## What this task involves
Could you reproduce the listing below word for word, omitting the pictures?

## Source records

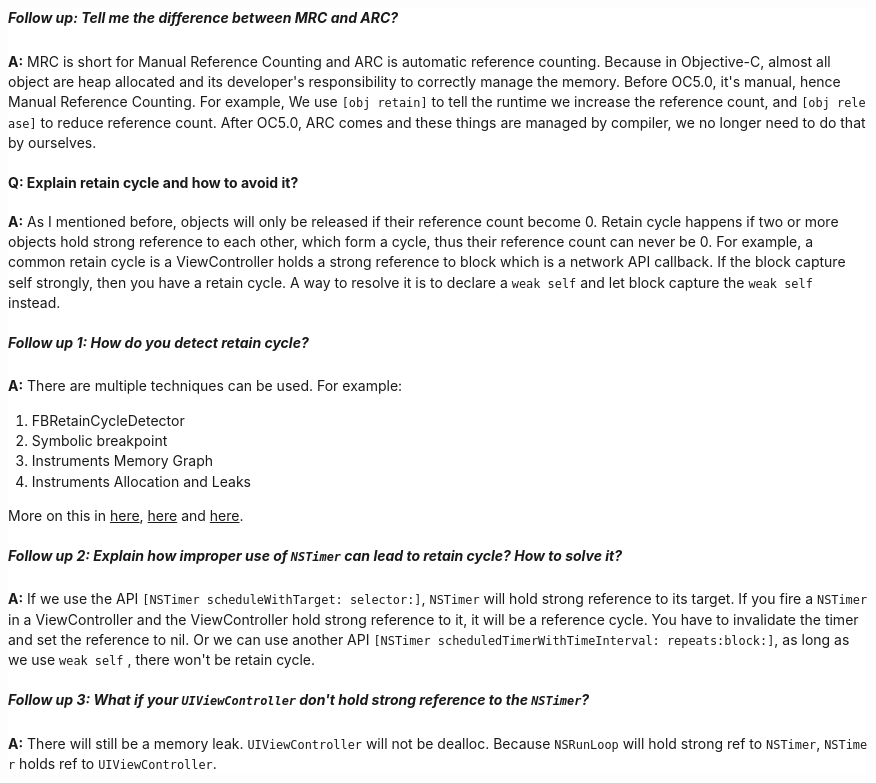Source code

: ##### Follow up: Tell me the difference between MRC and ARC?

**A:** MRC is short for Manual Reference Counting and ARC is automatic reference counting. Because in Objective-C, almost all object are heap allocated and its developer's responsibility to correctly manage the memory. Before OC5.0, it's manual, hence Manual Reference Counting.  For example, We use `[obj retain]` to tell the runtime we increase the reference count, and `[obj release]` to reduce reference count. After OC5.0, ARC comes and these things are managed by compiler, we no longer need to do that by ourselves.

#### Q: Explain retain cycle and how to avoid it?

**A:** As I mentioned before, objects will only be released if their reference count become 0. Retain cycle happens if two or more objects hold strong reference to each other, which form a cycle, thus their reference count can never be 0. For example, a common retain cycle is a ViewController holds a strong reference to block which is a network API callback. If the block capture self strongly, then you have a retain cycle. A way to resolve it is to declare a `weak self` and let block capture the `weak self` instead.

##### Follow up 1: How do you detect retain cycle?

**A:** There are multiple techniques can be used. For example:

1. FBRetainCycleDetector
2. Symbolic breakpoint
3. Instruments Memory Graph
4. Instruments Allocation and Leaks

More on this in [here](https://sarunw.com/posts/easy-way-to-detect-retain-cycle-in-view-controller/), [here](https://medium.com/zendesk-engineering/ios-identifying-memory-leaks-using-the-xcode-memory-graph-debugger-e84f097b9d15) and [here](https://doordash.engineering/2019/05/22/ios-memory-leaks-and-retain-cycle-detection-using-xcodes-memory-graph-debugger/).

##### Follow up 2: Explain how improper use of `NSTimer` can lead to retain cycle? How to solve it?

**A:** If we use the API `[NSTimer scheduleWithTarget: selector:]`,  `NSTimer` will hold strong reference to its target. If you fire a `NSTimer` in a ViewController and the ViewController hold strong reference to it, it will be a reference cycle. You have to invalidate the timer and set the reference to nil. Or we can use another API `[NSTimer scheduledTimerWithTimeInterval: repeats:block:]`, as long as we use `weak self` , there won't be retain cycle.

##### Follow up 3: What if your `UIViewController` don't hold strong reference to the `NSTimer`?

**A:** There will still be a memory leak. `UIViewController` will not be dealloc. Because `NSRunLoop` will hold strong ref to `NSTimer`, `NSTimer` holds ref to `UIViewController`. 

<figure class="image">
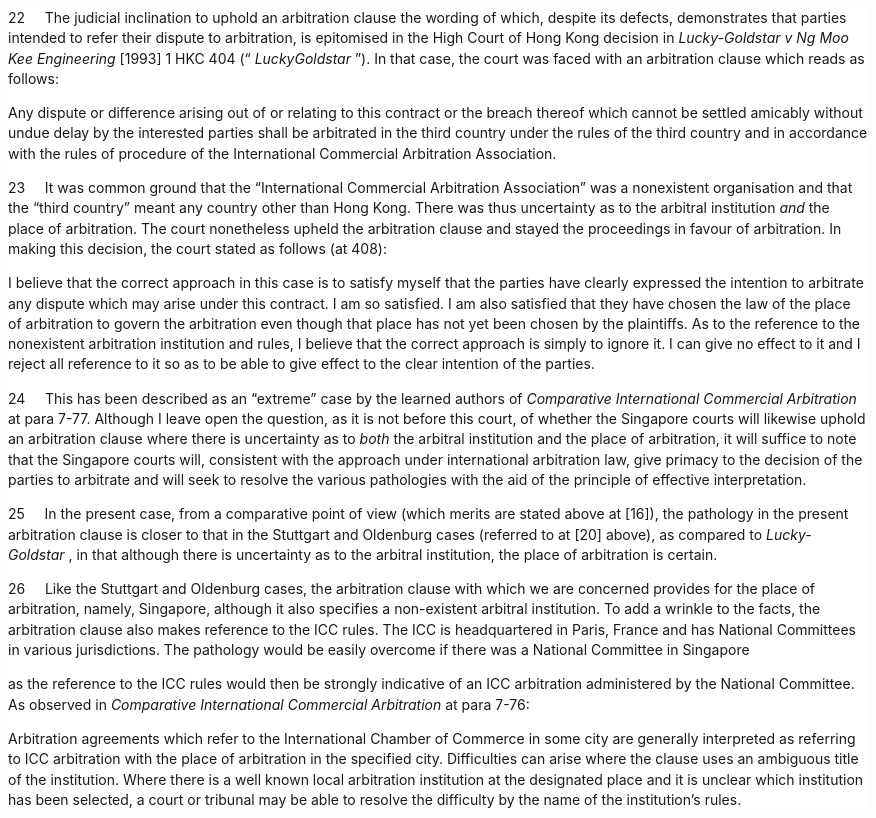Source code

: 22     The judicial inclination to uphold an arbitration clause the wording of which, despite its defects, demonstrates that parties intended to refer their dispute to arbitration, is epitomised in the High Court of Hong Kong decision in _Lucky-Goldstar v Ng Moo Kee Engineering_ [1993] 1 HKC 404 (“ _LuckyGoldstar_ ”). In that case, the court was faced with an arbitration clause which reads as follows: 

 Any dispute or difference arising out of or relating to this contract or the breach thereof which cannot be settled amicably without undue delay by the interested parties shall be arbitrated in the third country under the rules of the third country and in accordance with the rules of procedure of the International Commercial Arbitration Association. 

23     It was common ground that the “International Commercial Arbitration Association” was a nonexistent organisation and that the “third country” meant any country other than Hong Kong. There was thus uncertainty as to the arbitral institution _and_ the place of arbitration. The court nonetheless upheld the arbitration clause and stayed the proceedings in favour of arbitration. In making this decision, the court stated as follows (at 408): 

 I believe that the correct approach in this case is to satisfy myself that the parties have clearly expressed the intention to arbitrate any dispute which may arise under this contract. I am so satisfied. I am also satisfied that they have chosen the law of the place of arbitration to govern the arbitration even though that place has not yet been chosen by the plaintiffs. As to the reference to the nonexistent arbitration institution and rules, I believe that the correct approach is simply to ignore it. I can give no effect to it and I reject all reference to it so as to be able to give effect to the clear intention of the parties. 

24     This has been described as an “extreme” case by the learned authors of _Comparative International Commercial Arbitration_ at para 7-77. Although I leave open the question, as it is not before this court, of whether the Singapore courts will likewise uphold an arbitration clause where there is uncertainty as to _both_ the arbitral institution and the place of arbitration, it will suffice to note that the Singapore courts will, consistent with the approach under international arbitration law, give primacy to the decision of the parties to arbitrate and will seek to resolve the various pathologies with the aid of the principle of effective interpretation. 

25     In the present case, from a comparative point of view (which merits are stated above at [16]), the pathology in the present arbitration clause is closer to that in the Stuttgart and Oldenburg cases (referred to at [20] above), as compared to _Lucky-Goldstar_ , in that although there is uncertainty as to the arbitral institution, the place of arbitration is certain. 

26     Like the Stuttgart and Oldenburg cases, the arbitration clause with which we are concerned provides for the place of arbitration, namely, Singapore, although it also specifies a non-existent arbitral institution. To add a wrinkle to the facts, the arbitration clause also makes reference to the ICC rules. The ICC is headquartered in Paris, France and has National Committees in various jurisdictions. The pathology would be easily overcome if there was a National Committee in Singapore 


as the reference to the ICC rules would then be strongly indicative of an ICC arbitration administered by the National Committee. As observed in _Comparative International Commercial Arbitration_ at para 7-76: 

 Arbitration agreements which refer to the International Chamber of Commerce in some city are generally interpreted as referring to ICC arbitration with the place of arbitration in the specified city. Difficulties can arise where the clause uses an ambiguous title of the institution. Where there is a well known local arbitration institution at the designated place and it is unclear which institution has been selected, a court or tribunal may be able to resolve the difficulty by the name of the institution’s rules.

## Answer to the exercise
Source code

: ##### Follow up: Tell me the difference between MRC and ARC?

**A:** MRC is short for Manual Reference Counting and ARC is automatic reference counting. Because in Objective-C, almost all object are heap allocated and its developer's responsibility to correctly manage the memory. Before OC5.0, it's manual, hence Manual Reference Counting.  For example, We use `[obj retain]` to tell the runtime we increase the reference count, and `[obj release]` to reduce reference count. After OC5.0, ARC comes and these things are managed by compiler, we no longer need to do that by ourselves.

#### Q: Explain retain cycle and how to avoid it?

**A:** As I mentioned before, objects will only be released if their reference count become 0. Retain cycle happens if two or more objects hold strong reference to each other, which form a cycle, thus their reference count can never be 0. For example, a common retain cycle is a ViewController holds a strong reference to block which is a network API callback. If the block capture self strongly, then you have a retain cycle. A way to resolve it is to declare a `weak self` and let block capture the `weak self` instead.

##### Follow up 1: How do you detect retain cycle?

**A:** There are multiple techniques can be used. For example:

1. FBRetainCycleDetector
2. Symbolic breakpoint
3. Instruments Memory Graph
4. Instruments Allocation and Leaks

More on this in [here](https://sarunw.com/posts/easy-way-to-detect-retain-cycle-in-view-controller/), [here](https://medium.com/zendesk-engineering/ios-identifying-memory-leaks-using-the-xcode-memory-graph-debugger-e84f097b9d15) and [here](https://doordash.engineering/2019/05/22/ios-memory-leaks-and-retain-cycle-detection-using-xcodes-memory-graph-debugger/).

##### Follow up 2: Explain how improper use of `NSTimer` can lead to retain cycle? How to solve it?

**A:** If we use the API `[NSTimer scheduleWithTarget: selector:]`,  `NSTimer` will hold strong reference to its target. If you fire a `NSTimer` in a ViewController and the ViewController hold strong reference to it, it will be a reference cycle. You have to invalidate the timer and set the reference to nil. Or we can use another API `[NSTimer scheduledTimerWithTimeInterval: repeats:block:]`, as long as we use `weak self` , there won't be retain cycle.

##### Follow up 3: What if your `UIViewController` don't hold strong reference to the `NSTimer`?

**A:** There will still be a memory leak. `UIViewController` will not be dealloc. Because `NSRunLoop` will hold strong ref to `NSTimer`, `NSTimer` holds ref to `UIViewController`. 

<figure class="image">
Source code

: 22     The judicial inclination to uphold an arbitration clause the wording of which, despite its defects, demonstrates that parties intended to refer their dispute to arbitration, is epitomised in the High Court of Hong Kong decision in _Lucky-Goldstar v Ng Moo Kee Engineering_ [1993] 1 HKC 404 (“ _LuckyGoldstar_ ”). In that case, the court was faced with an arbitration clause which reads as follows: 

 Any dispute or difference arising out of or relating to this contract or the breach thereof which cannot be settled amicably without undue delay by the interested parties shall be arbitrated in the third country under the rules of the third country and in accordance with the rules of procedure of the International Commercial Arbitration Association. 

23     It was common ground that the “International Commercial Arbitration Association” was a nonexistent organisation and that the “third country” meant any country other than Hong Kong. There was thus uncertainty as to the arbitral institution _and_ the place of arbitration. The court nonetheless upheld the arbitration clause and stayed the proceedings in favour of arbitration. In making this decision, the court stated as follows (at 408): 

 I believe that the correct approach in this case is to satisfy myself that the parties have clearly expressed the intention to arbitrate any dispute which may arise under this contract. I am so satisfied. I am also satisfied that they have chosen the law of the place of arbitration to govern the arbitration even though that place has not yet been chosen by the plaintiffs. As to the reference to the nonexistent arbitration institution and rules, I believe that the correct approach is simply to ignore it. I can give no effect to it and I reject all reference to it so as to be able to give effect to the clear intention of the parties. 

24     This has been described as an “extreme” case by the learned authors of _Comparative International Commercial Arbitration_ at para 7-77. Although I leave open the question, as it is not before this court, of whether the Singapore courts will likewise uphold an arbitration clause where there is uncertainty as to _both_ the arbitral institution and the place of arbitration, it will suffice to note that the Singapore courts will, consistent with the approach under international arbitration law, give primacy to the decision of the parties to arbitrate and will seek to resolve the various pathologies with the aid of the principle of effective interpretation. 

25     In the present case, from a comparative point of view (which merits are stated above at [16]), the pathology in the present arbitration clause is closer to that in the Stuttgart and Oldenburg cases (referred to at [20] above), as compared to _Lucky-Goldstar_ , in that although there is uncertainty as to the arbitral institution, the place of arbitration is certain. 

26     Like the Stuttgart and Oldenburg cases, the arbitration clause with which we are concerned provides for the place of arbitration, namely, Singapore, although it also specifies a non-existent arbitral institution. To add a wrinkle to the facts, the arbitration clause also makes reference to the ICC rules. The ICC is headquartered in Paris, France and has National Committees in various jurisdictions. The pathology would be easily overcome if there was a National Committee in Singapore 


as the reference to the ICC rules would then be strongly indicative of an ICC arbitration administered by the National Committee. As observed in _Comparative International Commercial Arbitration_ at para 7-76: 

 Arbitration agreements which refer to the International Chamber of Commerce in some city are generally interpreted as referring to ICC arbitration with the place of arbitration in the specified city. Difficulties can arise where the clause uses an ambiguous title of the institution. Where there is a well known local arbitration institution at the designated place and it is unclear which institution has been selected, a court or tribunal may be able to resolve the difficulty by the name of the institution’s rules.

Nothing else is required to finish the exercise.